▶ **Required action**
All entries below are to be reproduced exactly.

▶ **Given entries**
********************

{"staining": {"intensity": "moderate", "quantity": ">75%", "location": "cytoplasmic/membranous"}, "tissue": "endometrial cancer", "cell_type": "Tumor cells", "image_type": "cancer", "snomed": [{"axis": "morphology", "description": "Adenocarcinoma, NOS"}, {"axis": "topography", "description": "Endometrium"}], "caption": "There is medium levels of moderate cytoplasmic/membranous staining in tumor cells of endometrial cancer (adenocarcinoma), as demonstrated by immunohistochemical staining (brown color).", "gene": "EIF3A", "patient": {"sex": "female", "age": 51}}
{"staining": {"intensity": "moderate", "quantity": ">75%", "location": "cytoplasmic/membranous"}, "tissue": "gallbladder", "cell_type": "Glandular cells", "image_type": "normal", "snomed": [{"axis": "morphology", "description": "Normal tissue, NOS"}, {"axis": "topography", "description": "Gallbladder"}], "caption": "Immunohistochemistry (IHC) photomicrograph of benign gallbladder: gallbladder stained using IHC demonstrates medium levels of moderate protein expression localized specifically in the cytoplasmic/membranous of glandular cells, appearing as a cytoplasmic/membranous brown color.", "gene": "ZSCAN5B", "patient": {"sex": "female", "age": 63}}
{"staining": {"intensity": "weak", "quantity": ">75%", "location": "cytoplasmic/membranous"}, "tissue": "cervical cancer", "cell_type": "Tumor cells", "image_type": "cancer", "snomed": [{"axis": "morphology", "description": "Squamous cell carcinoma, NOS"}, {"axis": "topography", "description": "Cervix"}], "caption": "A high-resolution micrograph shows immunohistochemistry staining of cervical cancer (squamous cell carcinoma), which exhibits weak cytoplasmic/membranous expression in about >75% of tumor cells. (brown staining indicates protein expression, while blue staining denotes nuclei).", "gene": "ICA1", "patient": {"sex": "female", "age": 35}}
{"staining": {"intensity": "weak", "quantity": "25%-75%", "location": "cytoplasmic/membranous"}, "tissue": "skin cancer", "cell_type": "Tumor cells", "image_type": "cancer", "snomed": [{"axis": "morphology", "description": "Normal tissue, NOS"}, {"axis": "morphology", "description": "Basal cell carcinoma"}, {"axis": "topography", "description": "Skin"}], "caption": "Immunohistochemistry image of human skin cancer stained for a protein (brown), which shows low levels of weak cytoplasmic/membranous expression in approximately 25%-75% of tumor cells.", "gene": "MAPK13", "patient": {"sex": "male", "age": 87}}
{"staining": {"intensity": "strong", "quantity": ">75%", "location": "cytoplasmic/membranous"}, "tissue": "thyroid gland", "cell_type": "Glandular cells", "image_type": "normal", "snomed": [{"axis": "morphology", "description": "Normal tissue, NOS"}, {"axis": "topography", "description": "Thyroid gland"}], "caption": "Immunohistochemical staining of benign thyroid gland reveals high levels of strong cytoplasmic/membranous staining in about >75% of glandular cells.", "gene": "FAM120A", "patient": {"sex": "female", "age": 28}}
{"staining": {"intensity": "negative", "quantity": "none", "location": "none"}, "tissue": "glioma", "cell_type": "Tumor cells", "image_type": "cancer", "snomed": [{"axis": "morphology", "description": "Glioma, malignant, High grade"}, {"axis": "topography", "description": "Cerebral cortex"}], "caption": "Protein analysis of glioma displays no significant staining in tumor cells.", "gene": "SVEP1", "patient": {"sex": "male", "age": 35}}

********************

▶ **Output for this task**
{"staining": {"intensity": "moderate", "quantity": ">75%", "location": "cytoplasmic/membranous"}, "tissue": "endometrial cancer", "cell_type": "Tumor cells", "image_type": "cancer", "snomed": [{"axis": "morphology", "description": "Adenocarcinoma, NOS"}, {"axis": "topography", "description": "Endometrium"}], "caption": "There is medium levels of moderate cytoplasmic/membranous staining in tumor cells of endometrial cancer (adenocarcinoma), as demonstrated by immunohistochemical staining (brown color).", "gene": "EIF3A", "patient": {"sex": "female", "age": 51}}
{"staining": {"intensity": "moderate", "quantity": ">75%", "location": "cytoplasmic/membranous"}, "tissue": "gallbladder", "cell_type": "Glandular cells", "image_type": "normal", "snomed": [{"axis": "morphology", "description": "Normal tissue, NOS"}, {"axis": "topography", "description": "Gallbladder"}], "caption": "Immunohistochemistry (IHC) photomicrograph of benign gallbladder: gallbladder stained using IHC demonstrates medium levels of moderate protein expression localized specifically in the cytoplasmic/membranous of glandular cells, appearing as a cytoplasmic/membranous brown color.", "gene": "ZSCAN5B", "patient": {"sex": "female", "age": 63}}
{"staining": {"intensity": "weak", "quantity": ">75%", "location": "cytoplasmic/membranous"}, "tissue": "cervical cancer", "cell_type": "Tumor cells", "image_type": "cancer", "snomed": [{"axis": "morphology", "description": "Squamous cell carcinoma, NOS"}, {"axis": "topography", "description": "Cervix"}], "caption": "A high-resolution micrograph shows immunohistochemistry staining of cervical cancer (squamous cell carcinoma), which exhibits weak cytoplasmic/membranous expression in about >75% of tumor cells. (brown staining indicates protein expression, while blue staining denotes nuclei).", "gene": "ICA1", "patient": {"sex": "female", "age": 35}}
{"staining": {"intensity": "weak", "quantity": "25%-75%", "location": "cytoplasmic/membranous"}, "tissue": "skin cancer", "cell_type": "Tumor cells", "image_type": "cancer", "snomed": [{"axis": "morphology", "description": "Normal tissue, NOS"}, {"axis": "morphology", "description": "Basal cell carcinoma"}, {"axis": "topography", "description": "Skin"}], "caption": "Immunohistochemistry image of human skin cancer stained for a protein (brown), which shows low levels of weak cytoplasmic/membranous expression in approximately 25%-75% of tumor cells.", "gene": "MAPK13", "patient": {"sex": "male", "age": 87}}
{"staining": {"intensity": "strong", "quantity": ">75%", "location": "cytoplasmic/membranous"}, "tissue": "thyroid gland", "cell_type": "Glandular cells", "image_type": "normal", "snomed": [{"axis": "morphology", "description": "Normal tissue, NOS"}, {"axis": "topography", "description": "Thyroid gland"}], "caption": "Immunohistochemical staining of benign thyroid gland reveals high levels of strong cytoplasmic/membranous staining in about >75% of glandular cells.", "gene": "FAM120A", "patient": {"sex": "female", "age": 28}}
{"staining": {"intensity": "negative", "quantity": "none", "location": "none"}, "tissue": "glioma", "cell_type": "Tumor cells", "image_type": "cancer", "snomed": [{"axis": "morphology", "description": "Glioma, malignant, High grade"}, {"axis": "topography", "description": "Cerebral cortex"}], "caption": "Protein analysis of glioma displays no significant staining in tumor cells.", "gene": "SVEP1", "patient": {"sex": "male", "age": 35}}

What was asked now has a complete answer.